Systemic coaching in a companyskrevet af Anton de Kroon
What is systemic coaching?
Switching on a specially coloured spotlight, that is what a systemic coach can offer. It is the light in which you can see the meaning and value of an isolated issue in the bigger context. It enables a client to see, understand and appreciate his problem in a new way.
The main characteristic of a systemic worker is that he doesn’t have any judgement or opinion whatsoever. His attitude is being open to see the client’s problem as a solution for something the client himself so far only can see as a problem he doesn’t want to have anymore.
The key difference here is that problems usually are being excluded, not wanted; and solutions are being included, welcomed.
The systemic coach doesn’t analyse the content of a problem. He zooms out from the issue presented, exploring the bigger context.
When there are repetitive incidents in an organization, it will not solve the problem by repeating the same solution. You have to work with the cause. Let me give an example.
We have a department where the manager is being replaced for the third time within a year? It could have been three times a ‘mistake’ made by the company in choosing the right person.
When you look at the issue with a systemic perspective you would zoom out and look at the company as a system where something is not working.
Maybe the system tries to tell what went wrong with the first manager, because of unsolved business it is impossible for new ones to function well in this position.
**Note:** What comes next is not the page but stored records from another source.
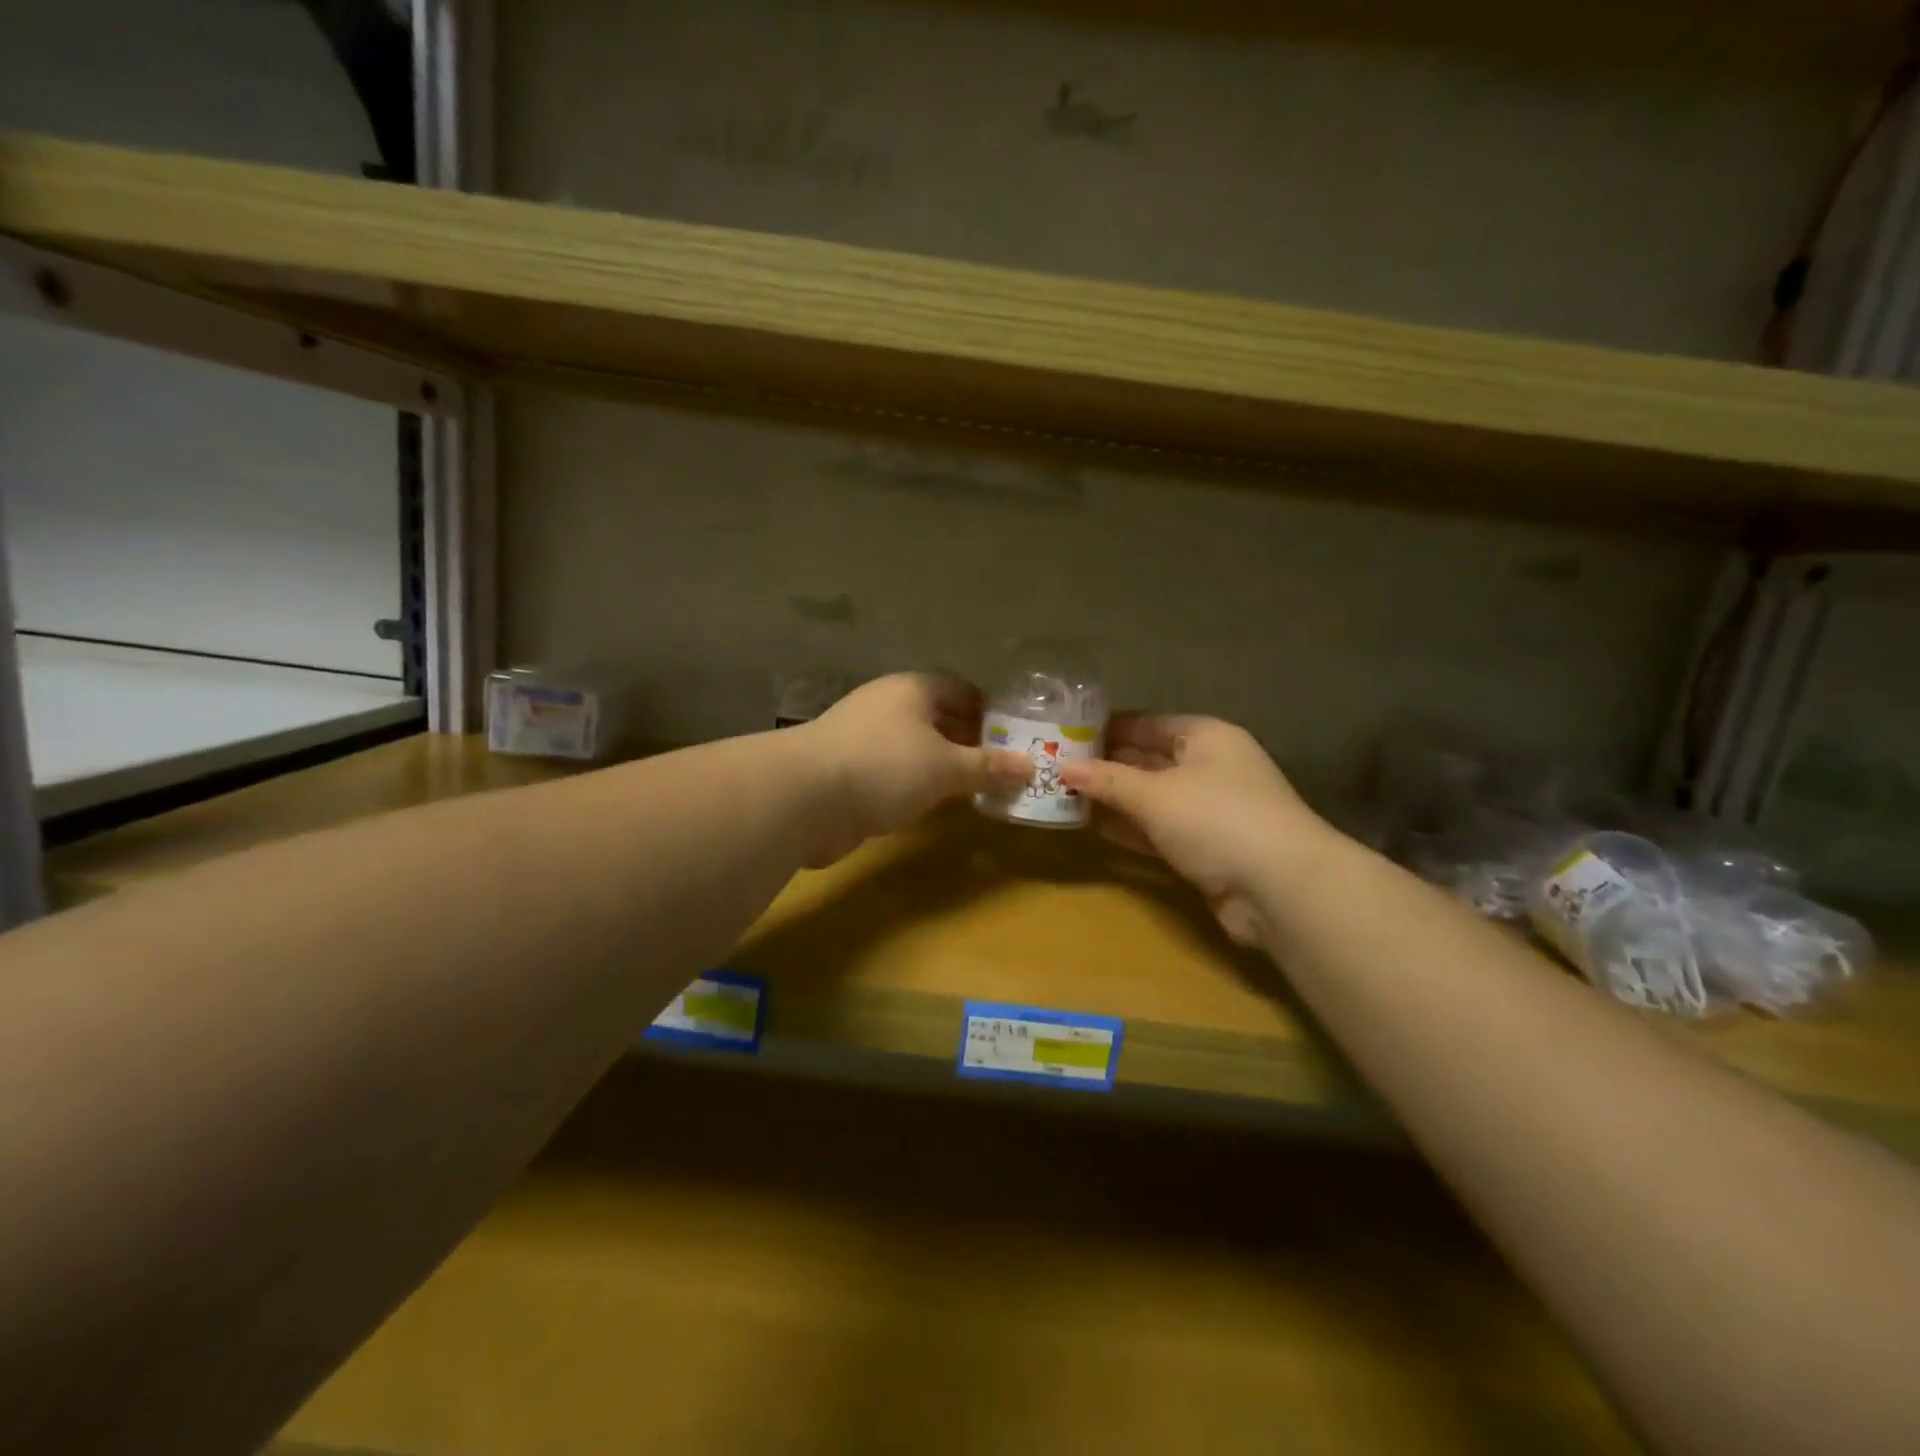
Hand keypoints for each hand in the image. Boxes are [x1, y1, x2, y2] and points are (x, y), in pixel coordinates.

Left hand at [799, 673, 1030, 863]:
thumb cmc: (884, 766)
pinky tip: (933, 804)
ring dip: (942, 764)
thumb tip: (1029, 767)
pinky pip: (894, 772)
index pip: (958, 687)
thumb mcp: (945, 766)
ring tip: (976, 786)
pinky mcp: (847, 772)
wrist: (803, 798)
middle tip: (1002, 765)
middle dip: (969, 739)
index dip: (987, 707)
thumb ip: (987, 767)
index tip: (1012, 732)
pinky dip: (916, 784)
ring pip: (914, 746)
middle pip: (937, 717)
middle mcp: (886, 706)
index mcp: (911, 689)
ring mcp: (863, 739)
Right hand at [1060, 714, 1326, 944]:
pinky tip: (1096, 829)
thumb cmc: (1216, 819)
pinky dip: (1132, 829)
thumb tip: (1062, 767)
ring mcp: (1210, 810)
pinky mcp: (1207, 848)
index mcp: (1205, 737)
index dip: (1106, 728)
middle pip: (1148, 759)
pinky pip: (1160, 830)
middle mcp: (1210, 767)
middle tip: (1056, 768)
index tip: (1064, 735)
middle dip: (1106, 766)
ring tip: (1065, 797)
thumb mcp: (1154, 794)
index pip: (1147, 722)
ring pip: (1152, 797)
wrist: (1280, 889)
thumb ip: (1107, 780)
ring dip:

Something needs a repair.
In systemic business coaching it is possible to discover what the company needs at this level.
E.g.: When the first manager was fired because of misbehaviour. The company should have acknowledged there was a problem in the system. Very often this is being ignored. The system needs that acknowledgement, in order to vacate the place that the fired manager left behind.
Where this recognition is missing, the system kind of protests against the new manager and making it impossible for him to function well. None of this has anything to do with the personal qualifications of people.
It has to do with the systemic needs of an organisation. Without realising it themselves, individual people therefor are taken into service of the system they belong to.
It is never about, what it is about
In a systemic way of thinking a problem wants a solution. When you acknowledge the problem as a part of the system – the problem may be the solution.